#### やること
下にあるボン気候変動会議の報告を、「議長のCarlos Fuller(ベリーズ)が会合の開会を宣言した。」という言葉のところから書き写してください。「点を当てるべきだと強調した。」まで写したら、そこで終わりにしてください。

Daily report for 8 May 2017

Bonn Climate Change Conference - May 2017

ボン気候変動会議は、5月8日月曜日に開会した。SBSTA 46、SBI 46、APA 1-3は、開会プレナリーを開いた。午後、パリ協定第6条(協力的手法)に関する円卓会議、都市環境及び土地利用に焦点を当てる緩和技術専門家会議(TEM)、及びコンタクトグループ並びに非公式協議が開催された。

SBSTA

議長のCarlos Fuller(ベリーズ)が会合の開会を宣言した。

組織上の問題:Fuller議長は、暫定議題書(FCCC/SBSTA/2017/1)を提起した。サウジアラビアは、適切な場合、他の組織との合同会合開催を提案した。SBSTA 46は、議題書及び作業構成書を採択した。

議長以外の役員の選出:Fuller議長は、SBSTA副議長の候補者指名を受理していないと指摘し、後任選出まで現副議長のTibor Schaffhauser(ハンガリー)が職務を続けると述べた。

開会ステートメント:エクアドルはG-77/中国の立場で発言し、プレ2020年の行動を強化する必要性及びパリで達成された「全ての行動の微妙なバランス(delicate balance of all issues)」を尊重する必要性を強調した。

メキシコは環境十全性グループ(EIG)の立場で発言し、パリ協定第6条に関する交渉の重要性、及びナイロビ作業計画(NWP)を強化すべきと強調した。

EUは、パリ協定の目標の議論における技術及び技術枠組のクロスカッティングな役割、及び民間部門と公共部門の両方の参画の重要性に注目した。

オーストラリアはアンブレラ・グループの立場で発言し、この会合では協力手法の下でのアレンジの推進、及び対応措置に関する更なる議論に焦点を当てるべきだと強調した。

モルディブは小島嶼国連合(AOSIS)の立場で発言し、損失と被害に効果的に対応する必要性、適応及び緩和の野心を高める必要性、及び市場において環境十全性を維持する必要性を強調した。

サウジアラビアはアラブグループの立場で発言し、適応及び緩和の問題をバランスのとれた形で交渉すること、及び2018年までに「パッケージ」達成を確保するよう強調した。

エチオピアは後発開発途上国(LDCs)の立場で発言し、農業及び透明性枠組での進展を期待した。

マリはアフリカングループの立場で発言し、農業に対する気候変動の影響の議論で合意するよう求めた。対応措置に関し、同代表は、ポスト2018フォーラムの活動を定義づけする必要があると述べた。

グアテマラは独立中南米カリビアン諸国連合(AILAC)の立場で発言し、NDCsの達成を推進するための追加の資金源を提供するものとして、協力手法などを強調した。

キューバは米州ボリバル同盟(ALBA)の立場で発言し、技術枠組は「行動枠組(action framework)」に結びつけるべきであり、協力手法を資金供与義務の回避に用いることはできないと述べた。

#### 元のデータ
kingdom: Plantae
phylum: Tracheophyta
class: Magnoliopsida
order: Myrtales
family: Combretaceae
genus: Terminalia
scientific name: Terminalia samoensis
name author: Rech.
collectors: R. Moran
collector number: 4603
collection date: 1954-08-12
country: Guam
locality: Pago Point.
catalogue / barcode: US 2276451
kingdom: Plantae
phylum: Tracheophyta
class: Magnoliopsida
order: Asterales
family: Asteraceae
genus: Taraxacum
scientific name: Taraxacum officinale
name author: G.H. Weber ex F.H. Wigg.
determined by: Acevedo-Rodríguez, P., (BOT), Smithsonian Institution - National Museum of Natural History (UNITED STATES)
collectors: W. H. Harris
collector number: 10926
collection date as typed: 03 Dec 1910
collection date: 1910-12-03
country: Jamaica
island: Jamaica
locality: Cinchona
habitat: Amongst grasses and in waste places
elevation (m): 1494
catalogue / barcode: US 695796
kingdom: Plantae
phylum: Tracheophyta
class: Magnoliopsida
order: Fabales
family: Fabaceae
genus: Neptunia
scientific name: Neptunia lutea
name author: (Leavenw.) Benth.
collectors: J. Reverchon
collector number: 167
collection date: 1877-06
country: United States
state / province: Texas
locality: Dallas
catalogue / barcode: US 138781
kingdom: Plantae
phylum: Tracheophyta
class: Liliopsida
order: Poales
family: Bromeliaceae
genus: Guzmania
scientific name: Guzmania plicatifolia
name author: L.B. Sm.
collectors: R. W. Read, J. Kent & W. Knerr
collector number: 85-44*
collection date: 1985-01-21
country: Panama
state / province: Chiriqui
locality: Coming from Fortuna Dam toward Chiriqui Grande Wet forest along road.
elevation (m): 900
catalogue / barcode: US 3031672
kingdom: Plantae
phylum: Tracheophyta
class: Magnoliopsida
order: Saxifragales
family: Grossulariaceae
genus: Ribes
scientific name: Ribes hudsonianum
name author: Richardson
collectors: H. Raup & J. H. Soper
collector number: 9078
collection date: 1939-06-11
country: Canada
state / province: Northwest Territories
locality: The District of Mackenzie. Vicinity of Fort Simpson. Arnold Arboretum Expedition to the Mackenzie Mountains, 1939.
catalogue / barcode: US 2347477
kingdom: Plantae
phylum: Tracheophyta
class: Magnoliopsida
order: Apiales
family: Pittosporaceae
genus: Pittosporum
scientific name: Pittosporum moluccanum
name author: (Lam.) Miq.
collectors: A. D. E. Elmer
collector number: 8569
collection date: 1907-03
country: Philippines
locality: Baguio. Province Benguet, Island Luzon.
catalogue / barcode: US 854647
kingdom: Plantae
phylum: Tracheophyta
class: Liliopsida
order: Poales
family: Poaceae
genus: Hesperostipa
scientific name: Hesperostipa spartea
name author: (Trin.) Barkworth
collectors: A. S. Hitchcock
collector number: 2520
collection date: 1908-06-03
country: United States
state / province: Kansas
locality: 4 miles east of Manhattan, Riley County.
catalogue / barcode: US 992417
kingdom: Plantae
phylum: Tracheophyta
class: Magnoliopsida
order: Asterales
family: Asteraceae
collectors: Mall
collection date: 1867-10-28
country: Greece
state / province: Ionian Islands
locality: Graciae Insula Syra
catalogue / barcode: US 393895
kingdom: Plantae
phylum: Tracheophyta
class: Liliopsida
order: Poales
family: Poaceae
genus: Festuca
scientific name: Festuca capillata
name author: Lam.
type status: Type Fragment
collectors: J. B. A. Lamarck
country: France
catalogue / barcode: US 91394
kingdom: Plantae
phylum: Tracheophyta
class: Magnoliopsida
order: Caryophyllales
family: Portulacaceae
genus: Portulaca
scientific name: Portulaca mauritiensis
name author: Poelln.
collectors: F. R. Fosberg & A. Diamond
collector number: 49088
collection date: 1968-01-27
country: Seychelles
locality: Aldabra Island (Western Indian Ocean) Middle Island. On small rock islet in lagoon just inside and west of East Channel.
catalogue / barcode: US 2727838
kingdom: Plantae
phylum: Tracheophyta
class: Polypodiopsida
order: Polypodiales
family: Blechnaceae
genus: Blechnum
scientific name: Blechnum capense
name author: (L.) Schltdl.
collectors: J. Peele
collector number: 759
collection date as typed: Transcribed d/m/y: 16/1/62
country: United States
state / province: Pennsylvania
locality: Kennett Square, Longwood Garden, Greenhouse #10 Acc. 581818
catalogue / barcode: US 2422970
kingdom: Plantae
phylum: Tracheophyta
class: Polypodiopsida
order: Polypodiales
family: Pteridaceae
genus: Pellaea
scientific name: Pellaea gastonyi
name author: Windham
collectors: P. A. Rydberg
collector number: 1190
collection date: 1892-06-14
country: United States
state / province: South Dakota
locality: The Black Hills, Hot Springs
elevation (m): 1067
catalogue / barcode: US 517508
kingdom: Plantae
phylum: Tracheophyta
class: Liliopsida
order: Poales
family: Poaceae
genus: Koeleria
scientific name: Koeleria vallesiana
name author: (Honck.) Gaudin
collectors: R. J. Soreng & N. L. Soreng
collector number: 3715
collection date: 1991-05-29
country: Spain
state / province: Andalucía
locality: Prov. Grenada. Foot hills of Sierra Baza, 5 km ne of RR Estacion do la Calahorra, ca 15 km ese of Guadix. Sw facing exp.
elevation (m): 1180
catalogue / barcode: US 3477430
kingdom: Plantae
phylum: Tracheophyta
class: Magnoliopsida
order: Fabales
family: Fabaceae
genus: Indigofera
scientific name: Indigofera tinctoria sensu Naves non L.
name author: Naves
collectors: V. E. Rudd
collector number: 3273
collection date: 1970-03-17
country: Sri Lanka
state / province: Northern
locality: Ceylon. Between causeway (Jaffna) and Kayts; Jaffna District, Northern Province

#### できあがり
議長のCarlos Fuller(ベリーズ)が会合の開会を宣言した。

組織上の問題:Fuller議長は、暫定議題書(FCCC/SBSTA/2017/1)を提起した。サウジアラビアは、適切な場合、他の組織との合同会合開催を提案した。SBSTA 46は、議題書及び作業構成書を採択した。

議長以外の役員の選出:Fuller議長は、SBSTA副議長の候補者指名を受理していないと指摘し、後任選出まで現副議長のTibor Schaffhauser(ハンガリー)が職務を続けると述べた。

開会ステートメント:エクアドルはG-77/中国の立場で発言し、プレ2020年の行動を強化する必要性及びパリで達成された「全ての行動の微妙なバランス(delicate balance of all issues)」を尊重する必要性を強調した。

メキシコは環境十全性グループ(EIG)の立場で発言し、パリ協定第6条に関する交渉の重要性、及びナイロビ作業計画(NWP)を強化すべきと強調した。

EUは、パリ協定の目標の議論における技術及び技術枠組のクロスカッティングな役割、及び民間部門と公共部門の両方の参画の重要性に注目した。

オーストラリアはアンブレラ・グループの立場で発言し、この会合では協力手法の下でのアレンジの推進、及び対応措置に関する更なる議論に焦点を当てるべきだと強調した。